Cardinal Albert Decourtray, a noted friend of Israel and Jews, was awarded the French government’s first “prize for the defense of human rights” Wednesday, which included the funds.

The award was announced a day after Decourtray publicly expressed his “sympathy to the Palestinian people” and support of “their right to a country of their own.”

He made his declaration in a letter to the newly appointed Latin Patriarch of Jerusalem, Msgr. Michel Sabbah, an Arab. Decourtray explained Wednesday that it was based on “the concept of human rights in our civilization (which) is part of the Jewish-Christian tradition and common to both faiths.”

The statement of sympathy for Palestinian aspirations had a powerful effect on Jews and non-Jews, not only because France is 90 percent Catholic, but because Decourtray represents the strongest pro-Jewish, pro-Israel trend within the country’s Roman Catholic hierarchy.

His sensitivity to Jewish concerns was demonstrated when he headed the Catholic delegation at two Jewish-Catholic meetings in Geneva last year on the issue of a Carmelite convent at Auschwitz. Jewish delegates to what became known as the “Auschwitz Conference” stressed that the cardinal was “highly sensitive to our feelings and receptive to our arguments.”

Decourtray’s intervention is credited for the Vatican’s decision to remove the convent in recognition that the Jewish people were overwhelmingly the victims of the Nazi death machine at Auschwitz and that the camp site must remain forever linked to Jewish martyrdom.

Decourtray, a former archbishop of Lyon, is president of the French Catholic Episcopalian Conference and as such is titular head of the church in France. He has considerable influence in Vatican circles.

He was the only top-ranking Catholic cleric to openly express “reservations” over Pope John Paul II’s meeting with Austrian President Kurt Waldheim at the Vatican last June because of Waldheim’s revealed Nazi past.

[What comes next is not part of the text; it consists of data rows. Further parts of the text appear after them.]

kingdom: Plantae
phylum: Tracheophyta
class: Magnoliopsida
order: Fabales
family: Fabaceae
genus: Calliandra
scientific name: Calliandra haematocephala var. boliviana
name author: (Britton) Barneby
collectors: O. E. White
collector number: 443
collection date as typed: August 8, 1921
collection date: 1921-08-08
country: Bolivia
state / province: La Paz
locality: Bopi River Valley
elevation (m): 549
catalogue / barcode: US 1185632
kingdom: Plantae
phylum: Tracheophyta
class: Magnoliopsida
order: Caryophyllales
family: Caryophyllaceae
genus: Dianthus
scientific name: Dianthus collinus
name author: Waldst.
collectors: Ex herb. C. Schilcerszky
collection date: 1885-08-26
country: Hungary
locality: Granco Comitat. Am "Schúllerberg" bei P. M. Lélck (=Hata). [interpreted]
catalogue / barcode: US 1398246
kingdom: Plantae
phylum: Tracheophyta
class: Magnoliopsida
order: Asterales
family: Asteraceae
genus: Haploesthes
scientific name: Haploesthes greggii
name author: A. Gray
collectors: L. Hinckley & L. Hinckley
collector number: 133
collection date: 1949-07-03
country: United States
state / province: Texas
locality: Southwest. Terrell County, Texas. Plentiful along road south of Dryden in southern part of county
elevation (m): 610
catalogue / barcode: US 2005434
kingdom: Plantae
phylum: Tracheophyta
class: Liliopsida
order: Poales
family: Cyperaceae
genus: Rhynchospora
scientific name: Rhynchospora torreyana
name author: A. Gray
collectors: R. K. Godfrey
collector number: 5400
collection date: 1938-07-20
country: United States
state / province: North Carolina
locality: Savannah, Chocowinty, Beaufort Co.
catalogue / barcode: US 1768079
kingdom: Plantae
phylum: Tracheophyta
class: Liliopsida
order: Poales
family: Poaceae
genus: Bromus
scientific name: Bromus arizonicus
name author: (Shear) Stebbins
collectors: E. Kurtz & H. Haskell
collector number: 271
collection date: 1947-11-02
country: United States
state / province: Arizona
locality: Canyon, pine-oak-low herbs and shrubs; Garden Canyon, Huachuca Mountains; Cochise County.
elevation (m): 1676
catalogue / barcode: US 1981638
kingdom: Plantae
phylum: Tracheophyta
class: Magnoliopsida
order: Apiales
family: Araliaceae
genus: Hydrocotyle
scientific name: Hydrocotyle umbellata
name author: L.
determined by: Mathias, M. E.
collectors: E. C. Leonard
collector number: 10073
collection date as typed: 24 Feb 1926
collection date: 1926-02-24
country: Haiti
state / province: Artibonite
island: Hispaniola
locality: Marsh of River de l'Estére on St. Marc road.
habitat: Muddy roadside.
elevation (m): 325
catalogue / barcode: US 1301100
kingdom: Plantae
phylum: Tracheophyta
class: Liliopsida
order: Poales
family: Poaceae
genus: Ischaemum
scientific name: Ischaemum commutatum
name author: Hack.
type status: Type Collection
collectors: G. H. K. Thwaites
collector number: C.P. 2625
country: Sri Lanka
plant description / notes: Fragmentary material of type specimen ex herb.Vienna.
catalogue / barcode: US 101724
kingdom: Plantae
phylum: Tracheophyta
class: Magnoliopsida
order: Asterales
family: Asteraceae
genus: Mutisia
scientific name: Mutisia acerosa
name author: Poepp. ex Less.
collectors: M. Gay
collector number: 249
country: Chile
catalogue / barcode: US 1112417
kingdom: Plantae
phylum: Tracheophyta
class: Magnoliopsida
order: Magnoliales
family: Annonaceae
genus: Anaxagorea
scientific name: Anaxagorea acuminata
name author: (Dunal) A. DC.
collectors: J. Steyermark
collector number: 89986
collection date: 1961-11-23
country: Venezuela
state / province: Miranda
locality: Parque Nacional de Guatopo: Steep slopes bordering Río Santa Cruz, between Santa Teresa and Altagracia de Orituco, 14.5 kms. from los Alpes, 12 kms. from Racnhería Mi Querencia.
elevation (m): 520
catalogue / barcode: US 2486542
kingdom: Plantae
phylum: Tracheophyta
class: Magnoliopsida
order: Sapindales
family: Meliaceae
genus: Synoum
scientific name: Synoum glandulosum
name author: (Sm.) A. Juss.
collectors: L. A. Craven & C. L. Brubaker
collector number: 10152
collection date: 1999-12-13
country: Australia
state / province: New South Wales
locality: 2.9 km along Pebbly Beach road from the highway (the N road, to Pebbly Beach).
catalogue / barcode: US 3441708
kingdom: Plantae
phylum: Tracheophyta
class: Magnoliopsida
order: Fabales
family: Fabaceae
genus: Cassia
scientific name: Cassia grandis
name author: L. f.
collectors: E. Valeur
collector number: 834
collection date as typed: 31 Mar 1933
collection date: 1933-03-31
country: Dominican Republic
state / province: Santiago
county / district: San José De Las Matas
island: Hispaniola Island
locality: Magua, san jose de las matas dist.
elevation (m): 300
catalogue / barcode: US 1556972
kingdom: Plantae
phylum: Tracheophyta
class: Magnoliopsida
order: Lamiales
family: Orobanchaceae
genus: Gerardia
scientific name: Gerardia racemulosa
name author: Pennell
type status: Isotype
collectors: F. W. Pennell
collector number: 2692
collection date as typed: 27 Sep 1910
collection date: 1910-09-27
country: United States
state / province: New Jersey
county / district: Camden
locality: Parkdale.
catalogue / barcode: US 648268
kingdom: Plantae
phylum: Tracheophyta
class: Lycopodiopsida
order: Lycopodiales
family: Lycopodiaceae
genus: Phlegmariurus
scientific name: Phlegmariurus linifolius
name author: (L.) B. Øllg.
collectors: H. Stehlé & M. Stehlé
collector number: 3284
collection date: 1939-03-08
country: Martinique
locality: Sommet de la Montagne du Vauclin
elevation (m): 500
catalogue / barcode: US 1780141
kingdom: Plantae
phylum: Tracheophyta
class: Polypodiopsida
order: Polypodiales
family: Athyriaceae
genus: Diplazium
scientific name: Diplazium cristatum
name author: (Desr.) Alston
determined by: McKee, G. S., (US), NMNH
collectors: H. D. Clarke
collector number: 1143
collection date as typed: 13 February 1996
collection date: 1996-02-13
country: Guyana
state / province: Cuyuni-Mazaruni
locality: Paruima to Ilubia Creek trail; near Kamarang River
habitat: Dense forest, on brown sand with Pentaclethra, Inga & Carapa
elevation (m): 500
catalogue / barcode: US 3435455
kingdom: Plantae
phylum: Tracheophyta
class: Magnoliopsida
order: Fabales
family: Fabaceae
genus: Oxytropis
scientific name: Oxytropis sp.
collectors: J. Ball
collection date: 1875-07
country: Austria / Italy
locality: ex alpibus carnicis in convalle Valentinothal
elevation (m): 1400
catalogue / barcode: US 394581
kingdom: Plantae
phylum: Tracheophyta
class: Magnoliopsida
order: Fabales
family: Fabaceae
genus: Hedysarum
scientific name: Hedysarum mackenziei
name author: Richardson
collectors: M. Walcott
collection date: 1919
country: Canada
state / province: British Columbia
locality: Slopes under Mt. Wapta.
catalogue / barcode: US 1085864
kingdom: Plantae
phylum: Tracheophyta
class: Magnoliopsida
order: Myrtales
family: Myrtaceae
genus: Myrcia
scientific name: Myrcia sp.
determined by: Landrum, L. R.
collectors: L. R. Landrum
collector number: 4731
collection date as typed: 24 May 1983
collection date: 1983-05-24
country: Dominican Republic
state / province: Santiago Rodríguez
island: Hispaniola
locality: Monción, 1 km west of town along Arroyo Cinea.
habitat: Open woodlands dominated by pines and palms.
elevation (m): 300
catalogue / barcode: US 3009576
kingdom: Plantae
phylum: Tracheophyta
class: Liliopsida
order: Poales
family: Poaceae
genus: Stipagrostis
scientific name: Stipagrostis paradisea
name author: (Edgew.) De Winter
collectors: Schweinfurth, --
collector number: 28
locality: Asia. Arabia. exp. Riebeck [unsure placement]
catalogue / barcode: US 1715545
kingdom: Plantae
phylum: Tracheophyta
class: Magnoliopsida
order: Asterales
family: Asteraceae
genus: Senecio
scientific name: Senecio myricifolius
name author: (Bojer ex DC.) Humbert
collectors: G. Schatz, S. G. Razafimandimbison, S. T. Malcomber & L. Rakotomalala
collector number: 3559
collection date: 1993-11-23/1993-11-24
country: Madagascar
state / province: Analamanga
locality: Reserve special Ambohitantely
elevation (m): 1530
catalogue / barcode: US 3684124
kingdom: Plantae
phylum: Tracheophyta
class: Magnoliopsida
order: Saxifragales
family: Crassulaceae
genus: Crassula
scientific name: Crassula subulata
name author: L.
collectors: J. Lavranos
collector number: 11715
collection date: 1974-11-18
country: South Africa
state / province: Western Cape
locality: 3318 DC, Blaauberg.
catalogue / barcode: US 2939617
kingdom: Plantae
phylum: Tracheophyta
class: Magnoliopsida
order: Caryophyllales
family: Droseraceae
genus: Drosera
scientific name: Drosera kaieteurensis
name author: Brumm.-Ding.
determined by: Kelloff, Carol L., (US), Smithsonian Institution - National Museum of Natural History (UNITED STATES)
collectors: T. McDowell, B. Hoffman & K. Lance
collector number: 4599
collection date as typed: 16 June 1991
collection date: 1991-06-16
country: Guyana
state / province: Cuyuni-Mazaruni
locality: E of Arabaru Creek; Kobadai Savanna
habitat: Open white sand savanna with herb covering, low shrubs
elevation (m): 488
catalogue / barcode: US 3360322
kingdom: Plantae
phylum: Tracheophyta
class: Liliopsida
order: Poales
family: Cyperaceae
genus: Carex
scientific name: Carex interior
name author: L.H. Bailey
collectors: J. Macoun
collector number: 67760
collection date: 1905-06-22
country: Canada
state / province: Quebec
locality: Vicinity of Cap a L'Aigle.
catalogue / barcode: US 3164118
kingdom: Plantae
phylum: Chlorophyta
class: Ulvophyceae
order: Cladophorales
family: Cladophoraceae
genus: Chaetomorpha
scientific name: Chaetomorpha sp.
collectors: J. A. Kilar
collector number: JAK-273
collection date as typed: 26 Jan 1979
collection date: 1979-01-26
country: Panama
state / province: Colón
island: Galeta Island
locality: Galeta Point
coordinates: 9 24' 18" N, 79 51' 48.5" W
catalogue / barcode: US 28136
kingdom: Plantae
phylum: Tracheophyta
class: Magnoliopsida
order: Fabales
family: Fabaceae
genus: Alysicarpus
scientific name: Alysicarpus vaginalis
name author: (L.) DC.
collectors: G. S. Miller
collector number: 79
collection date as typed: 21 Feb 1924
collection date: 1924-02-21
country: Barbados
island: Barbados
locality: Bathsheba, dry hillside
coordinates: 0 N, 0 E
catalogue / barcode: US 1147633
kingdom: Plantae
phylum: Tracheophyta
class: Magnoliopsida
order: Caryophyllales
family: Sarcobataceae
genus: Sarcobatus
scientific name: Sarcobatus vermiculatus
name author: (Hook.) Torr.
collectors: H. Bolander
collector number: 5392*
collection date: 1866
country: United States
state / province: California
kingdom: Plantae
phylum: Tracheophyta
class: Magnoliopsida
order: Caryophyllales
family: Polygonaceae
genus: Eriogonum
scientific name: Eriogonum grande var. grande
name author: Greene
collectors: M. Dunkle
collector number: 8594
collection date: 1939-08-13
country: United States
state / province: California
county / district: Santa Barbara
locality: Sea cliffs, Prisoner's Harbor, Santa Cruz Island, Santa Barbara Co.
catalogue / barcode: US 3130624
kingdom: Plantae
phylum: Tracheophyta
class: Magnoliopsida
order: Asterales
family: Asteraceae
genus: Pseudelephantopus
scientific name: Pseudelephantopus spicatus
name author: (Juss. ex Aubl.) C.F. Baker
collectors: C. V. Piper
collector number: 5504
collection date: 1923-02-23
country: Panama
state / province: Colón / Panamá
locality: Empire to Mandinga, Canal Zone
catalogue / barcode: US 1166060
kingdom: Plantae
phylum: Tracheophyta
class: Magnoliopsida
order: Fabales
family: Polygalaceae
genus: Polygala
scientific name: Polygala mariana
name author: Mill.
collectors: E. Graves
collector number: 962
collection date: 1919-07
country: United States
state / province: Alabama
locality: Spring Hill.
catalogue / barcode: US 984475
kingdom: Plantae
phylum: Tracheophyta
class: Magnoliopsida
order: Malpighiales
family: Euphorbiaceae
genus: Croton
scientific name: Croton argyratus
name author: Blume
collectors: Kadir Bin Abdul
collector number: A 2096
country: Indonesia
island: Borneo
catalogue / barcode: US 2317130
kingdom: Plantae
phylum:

During the trial in Lyon last year of Nazi war criminal Klaus Barbie, Decourtray was the first visitor to the Jewish memorial for Holocaust victims erected near the courthouse. French Jewish leaders who know the cardinal well have always found him “personally involved with the Jewish people and highly sensitive to Jewish sensibilities and the aftermath of the Holocaust.”

His letter to Sabbah supported both a Jewish nation and the right of the Palestinians to their own. He said “moderation and tolerances” are required in seeking a solution, not the recent unrest in the administered territories.

Copies of the cardinal’s letter are being distributed to all sees and parishes in France, the Catholic newspaper La Croix reported, and will be read as part of sermons in many churches this Sunday.

Meanwhile, the Council of the French Protestant Federation, representing most of France’s 800,000 Protestants, released a statement backing “the right of both peoples (Israelis and Palestinians) to live within their own independent countries.”